In assenza di progetti cittadini che favoriscano gli ecosistemi, come negli ultimi venti anni è accaduto in tutte le città che sono riuscite a crescere, questi luoghi rimangono eccellenze isolate col paradosso di essere collegati con maggiore facilità a hub internazionali che ai loro stessi quartieri.


Nonostante ciò, esiste ancora a Roma e cresce a ritmi importanti un'industria di elevatissima qualità, e su di essa possono e devono essere predisposti dei piani di lungo periodo, per costruire tali ecosistemi. Sapendo di sbagliare per difetto noi vediamo quattro macrosettori dove Roma ha una vocazione naturale: quello dell'aerospazio, che gode della presenza di aziende romane già multinazionali attorno alle quali ecosistemi che vanno dall'informatica ai materiali di ultima generazione possono agilmente svilupparsi. Quello del bio-tech e della farmaceutica, che sulla scorta di tradizioni scientifiche antiche e mai sopite possono rilanciare anche capacità produttiva, della cui importanza nel nostro Paese oggi nessuno può più dubitare. Il settore della chimica verde e dell'economia circolare, cruciali per un modello di sviluppo green capace anche di innalzare il benessere collettivo in termini di produzione e reddito.

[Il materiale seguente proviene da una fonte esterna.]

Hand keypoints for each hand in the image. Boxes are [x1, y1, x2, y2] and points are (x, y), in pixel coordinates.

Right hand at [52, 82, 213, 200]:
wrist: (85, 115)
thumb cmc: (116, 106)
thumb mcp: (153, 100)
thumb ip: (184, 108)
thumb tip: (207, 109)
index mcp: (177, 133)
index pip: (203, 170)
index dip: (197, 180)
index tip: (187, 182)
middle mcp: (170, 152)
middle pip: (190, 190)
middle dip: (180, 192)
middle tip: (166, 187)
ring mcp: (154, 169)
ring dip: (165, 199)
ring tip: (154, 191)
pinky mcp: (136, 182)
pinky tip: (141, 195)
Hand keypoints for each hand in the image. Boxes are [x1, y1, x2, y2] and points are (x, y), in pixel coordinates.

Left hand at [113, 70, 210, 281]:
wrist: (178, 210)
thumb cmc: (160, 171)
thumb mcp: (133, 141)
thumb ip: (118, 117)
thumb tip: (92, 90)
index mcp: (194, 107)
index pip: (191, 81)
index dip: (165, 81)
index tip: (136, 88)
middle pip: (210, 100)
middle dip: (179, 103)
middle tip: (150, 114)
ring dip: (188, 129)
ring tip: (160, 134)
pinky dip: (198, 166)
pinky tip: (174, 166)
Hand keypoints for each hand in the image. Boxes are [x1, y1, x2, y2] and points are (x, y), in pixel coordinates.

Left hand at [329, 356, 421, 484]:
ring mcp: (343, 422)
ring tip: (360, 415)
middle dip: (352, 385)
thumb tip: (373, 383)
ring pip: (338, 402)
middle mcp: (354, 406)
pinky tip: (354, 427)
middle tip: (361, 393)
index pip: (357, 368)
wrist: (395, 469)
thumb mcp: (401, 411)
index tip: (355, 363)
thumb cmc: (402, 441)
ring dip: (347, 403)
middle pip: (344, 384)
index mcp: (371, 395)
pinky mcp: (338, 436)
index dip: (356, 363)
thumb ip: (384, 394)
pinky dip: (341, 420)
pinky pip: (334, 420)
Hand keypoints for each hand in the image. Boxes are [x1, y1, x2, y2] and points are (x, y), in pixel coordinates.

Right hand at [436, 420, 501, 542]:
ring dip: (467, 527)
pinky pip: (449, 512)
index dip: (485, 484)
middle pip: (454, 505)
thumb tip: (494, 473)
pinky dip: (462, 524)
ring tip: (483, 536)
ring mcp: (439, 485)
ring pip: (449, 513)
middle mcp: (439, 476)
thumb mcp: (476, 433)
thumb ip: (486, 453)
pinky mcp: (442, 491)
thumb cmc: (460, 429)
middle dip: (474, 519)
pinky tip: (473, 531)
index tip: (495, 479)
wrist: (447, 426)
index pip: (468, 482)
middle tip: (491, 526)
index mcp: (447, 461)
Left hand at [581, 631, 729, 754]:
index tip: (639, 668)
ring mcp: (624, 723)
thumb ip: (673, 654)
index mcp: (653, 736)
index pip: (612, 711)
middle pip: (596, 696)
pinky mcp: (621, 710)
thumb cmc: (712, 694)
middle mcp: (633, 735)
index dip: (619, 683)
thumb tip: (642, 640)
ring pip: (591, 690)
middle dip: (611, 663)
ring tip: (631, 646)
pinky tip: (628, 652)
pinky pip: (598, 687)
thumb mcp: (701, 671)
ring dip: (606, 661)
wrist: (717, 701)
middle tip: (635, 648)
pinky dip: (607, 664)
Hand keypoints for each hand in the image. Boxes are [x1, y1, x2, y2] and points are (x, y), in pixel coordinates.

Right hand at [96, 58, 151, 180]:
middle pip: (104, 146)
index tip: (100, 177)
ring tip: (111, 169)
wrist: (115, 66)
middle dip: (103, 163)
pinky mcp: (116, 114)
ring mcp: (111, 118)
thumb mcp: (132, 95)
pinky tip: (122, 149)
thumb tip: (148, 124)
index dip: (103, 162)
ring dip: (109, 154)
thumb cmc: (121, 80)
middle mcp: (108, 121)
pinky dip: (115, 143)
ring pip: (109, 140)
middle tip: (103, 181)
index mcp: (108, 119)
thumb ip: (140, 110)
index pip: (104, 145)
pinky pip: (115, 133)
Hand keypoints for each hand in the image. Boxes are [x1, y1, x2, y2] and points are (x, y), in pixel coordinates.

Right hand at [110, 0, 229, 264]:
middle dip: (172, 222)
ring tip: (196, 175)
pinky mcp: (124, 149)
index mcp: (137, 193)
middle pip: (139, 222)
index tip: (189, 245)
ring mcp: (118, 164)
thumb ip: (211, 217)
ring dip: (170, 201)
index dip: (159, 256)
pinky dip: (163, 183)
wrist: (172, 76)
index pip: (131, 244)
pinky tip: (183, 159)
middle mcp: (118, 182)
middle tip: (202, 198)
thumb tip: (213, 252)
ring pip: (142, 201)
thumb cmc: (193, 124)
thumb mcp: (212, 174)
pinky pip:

Infine: il settore delle tecnologie energetiche, che può godere di una concentrazione unica di aziende leader anche nei processi di decarbonizzazione. Siamo sicuri che, nonostante il nostro osservatorio privilegiato, qualcosa ci sfugge del dinamismo spesso mal raccontato e non capito del settore privato romano.


Troppo a lungo si è demandato allo stato centrale la responsabilità in questo ambito, mentre le storie di successo degli ultimi venti anni, come accennavamo in apertura, sono dipese da città che con spirito imprenditoriale hanno saputo cogliere e sfruttare al massimo le proprie vocazioni. La crisi generata dal Covid rende tutto più urgente e rilevante, offrendo anche importanti ragioni economiche, di prudenziale accorciamento delle catene del valore, per un re-shoring di manifatture spostate all'estero troppo precipitosamente.

Il Recovery Fund può dunque essere impiegato non per costruire improbabili funivie o sostituire spesa corrente, ma in piani di investimento urbano che incentivino l'imprenditoria privata rendendo logico e conveniente investire su Roma e sulle sue competenze. Inoltre, esistono strumenti efficaci, ma mai utilizzati a Roma, a partire dalla legge 448 del 1998, che consente una riutilizzazione di siti dismessi per favorire la reindustrializzazione. In questo modo il rilancio dell'industria può e deve anche essere uno strumento per riqualificare e far rivivere zone abbandonate e spesso inquinate del nostro territorio.